Mr. Jones said Flair recently paid its arrears to the Bank of China, but failed to come to an agreement with Airborne on four planes.
The aircraft that were being shopped around – 10 737 Max and an older 737 NG – were offered to several airlines, domestic and foreign. Because the aircraft are certified to fly in Canada, they are more attractive to a domestic airline because of the fewer licensing steps required to put them in service.
Canadian airlines that fly the 737 Max include Air Canada, WestJet Airlines, Lynx Air and Sunwing Airlines. The airlines declined to comment.
State-owned Bank of China Aviation declined to comment. Airborne Capital did not respond to questions.
The Boeing 737 Max sells for about US$50-million and is leased to airlines for monthly charges of about US$350,000 to US$400,000.
Before the lease terminations, Flair had 19 737s in its fleet.
One of the cancelled Flair flights on Saturday was Casey Green’s. She and her two children had just arrived at Pearson for their flight to Palm Springs, Calif., when she learned in an e-mail that the flight was cancelled.
Flair offered to rebook her flight in a week or give a refund within 30 days and told her she was not owed any compensation because the cancellation was because of a “maintenance delay.”
“This is the only time I get to travel,” said Ms. Green, who works for a school board, in an interview. “It’s now or never.”
They were going to visit the children’s grandparents for March break: “We were all crying.”
(After the Globe published Ms. Green’s account, Flair contacted her to put her on a flight over the weekend.)
Robert Cannone, a teacher, was also supposed to be on his way to Palm Springs on Saturday. He had tickets to a tennis match, a rental car waiting and plans to visit restaurants. Instead, he is out of all that money and is looking for another way to spend March break: “It is kind of ruined,” Mr. Cannone said.
He describes himself as a frequent flyer, but vows to never take Flair again. Instead, he’ll fly with a bigger airline that has more frequent flights in case something goes wrong, even if it costs more.
“And I’m going to tell my friends this. I wouldn’t risk this for an affordable flight,” he said. “Never Flair, ever.”
Flair plans to fly more than 6,200 flights in July and August, a 46-per-cent increase over the same months in 2022, according to data provided by Cirium. Mr. Jones said in December, when the fleet consisted of 19 planes, that Flair would have enough aircraft by the summer.
Mr. Jones told reporters in a news conference on March 7 that the airline would be adding six planes to its fleet and made no mention of the possible loss of the aircraft. He said new routes and more flights were on the way.
“Some really great expansion coming into our network,” Mr. Jones said.
His promise of six new planes is fewer than the eight he had previously said were to be delivered. This, he said, is because of “both the aircraft availability and our view of the market and pilot availability for that matter. So was a considered decision, but there’ll be six aircraft.”
“We still have the overall goal of getting to 50 aircraft by 2025,” Mr.
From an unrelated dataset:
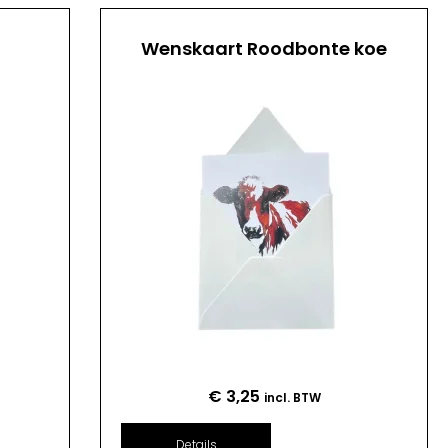
Wenskaart Roodbonte koe
€
3,25
incl. BTW
Details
Jones said. “So we’ll just pace ourselves towards that.
“But frankly, if we got to 45 or we got the 55, I don’t think it would be that much of a difference because the goal is really to prove out the low cost carrier model in Canada. And that’s to say it doesn’t change on one or two aircraft.”
The Globe reported in December that the airline’s U.S. investor, 777 Partners, sold five new 737 Max 8 aircraft, painted in Flair colours, to leasing company Babcock and Brown Aircraft Management. The planes have since been leased to airlines in Canada and Europe. Flair’s investor, 777 Partners, did not respond to e-mailed questions.
An aircraft lease is usually eight to 12 years in duration, sometimes longer, and is typically only terminated because of non-payment. The ages of the Flair planes shopped around by the leasing companies range from a few months old to less than two years. The one exception is one 737 NG, which is almost 13 years old.
It’s been an eventful few years for Flair, including rapid expansion, a legal battle with a Canadian investor and a regulatory review that threatened its operating licence.
The U.S. investor, 777 Partners, bought shares in privately owned Flair in 2019. In early 2021, Flair said it would lease 13 Boeing 737 Max planes from 777 Partners, and its fleet that would grow to 50 in five years as the airline added new routes.
The airline last year underwent an investigation by the Canadian Transportation Agency, which had issued a preliminary finding that the airline might not be Canadian because of the control exerted by 777 Partners, Flair’s major lender and provider of leased aircraft that also controlled the board of directors. The Globe and Mail has reported Flair owed $129-million to 777 Partners in late 2020.
The CTA, in its final ruling, said Flair was Canadian and allowed to retain its licence after making changes to its board, leasing arrangement and sources of financing.
No foreign party can own more than 25 per cent of a Canadian airline and total foreign investment cannot exceed 49 per cent.
The CTA said in a statement on Thursday that Flair’s financial arrangements are confidential and declined to comment.
Shortly after Flair’s expansion plans were announced, Flair and Prescott Strategic Investments Ltd., its large Canadian investor, began a legal battle with each other. The lawsuit, subject to a sealing order and publication ban sought by Flair, includes Prescott’s fight to obtain a court order forcing Flair to buy Prescott’s shares “at a certain value,” according to the Court of Appeal for British Columbia.